Tuesday, June 23, 2015

Why I SUCK as a Scrapbooker

Time


To be a good scrapbooker you need to make time for the hobby. I can't seem to start a project like a scrapbook page and then come back to it later and it takes a good 45 minutes to an hour for me to put together a page (this number comes from research done at crops). I take my time and agonize over decisions, after all these are for posterity, my grandchildren's grandchildren may be looking at these things.

Instead I spend my time making cards and playing with my dog, hanging out with my kid, dinking around with Pinterest, reading crafty blogs, and if I am honest (head hung in shame) spending too much time playing King games like Candy Crush.

Photos


I am not a great photographer. I don't take a lot of pictures. I don't document each day. When there is an event I may take a photograph or two but I am often too busy enjoying the event to document it.

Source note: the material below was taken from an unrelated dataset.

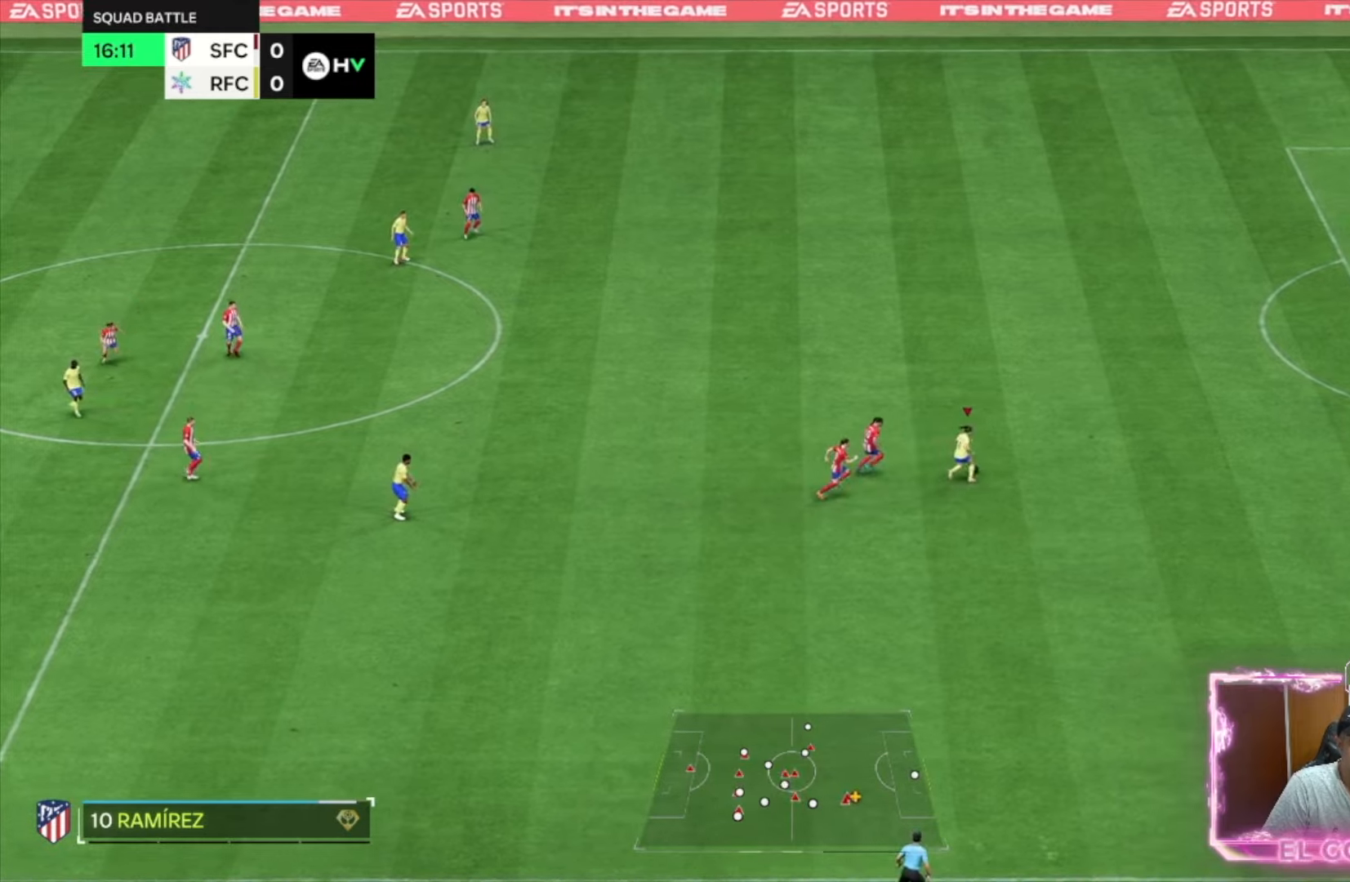
{"buttons": ["R1"], "left_stick": "down-right", "right_stick": "center", "events": [[300, "left_stick", "down-right"]]}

I even got through two of my son's birthday parties without taking even one picture. The scrapper's shame.

I didn't grow up with a camera in my face. My ancestors didn't grow up with cameras in their faces either. The images of my dad and his family are precious because they are rare.

What is worth documenting


Three years ago today my father died. Today is his Angel Day. For the past three years life has not been something I generally wanted to document. My son and I have both had our battles with depression and loneliness. Grief takes time. Sometimes a lot of time.  I get up every morning and walk the dog and get outside and have some time to pray and be grateful for today. I encourage gratitude in my son but a grieving 12 year old often has trouble with the concept.

The period between May 28th, my father's birthday, and June 23rd his death date are always hard. Father's Day is particularly difficult on my son as his father is not in the picture. PawPaw was his male role model, his everything.

Scrapbooking, like journalism, is the first draft of history. It is also incredibly biased as it is a history generally told from one perspective. It is not neutral, it is often not just factual like journalism, there is a lot of emotion on the page. Most scrapbook pages I see in magazines and on blogs show happy, smiling people who clearly care for one another.

Scrapping a moody, grieving tween is not easy. Even though the sun is shining and the world is whirling around us sometimes we only see the gray gloominess of our own thoughts. We see what is missing and not what is here. How do you scrapbook that?

The blog plan


When I rebooted the blog the last time I was overly ambitious. I didn't take into account the needs of a dog that shadows me everywhere. I didn't anticipate side work that would help pay the bills. I didn't write far enough ahead to make this the blog I wanted for you (and me).

I will try to put down the candy crush and pick up the camera more. I have a lot of cards I could share with you but they end up on instagram more often then this blog. To see cute cardness you can follow me there.

Tips, tricks and ideas will return here, it due time. But for today it's time to grieve with my boy.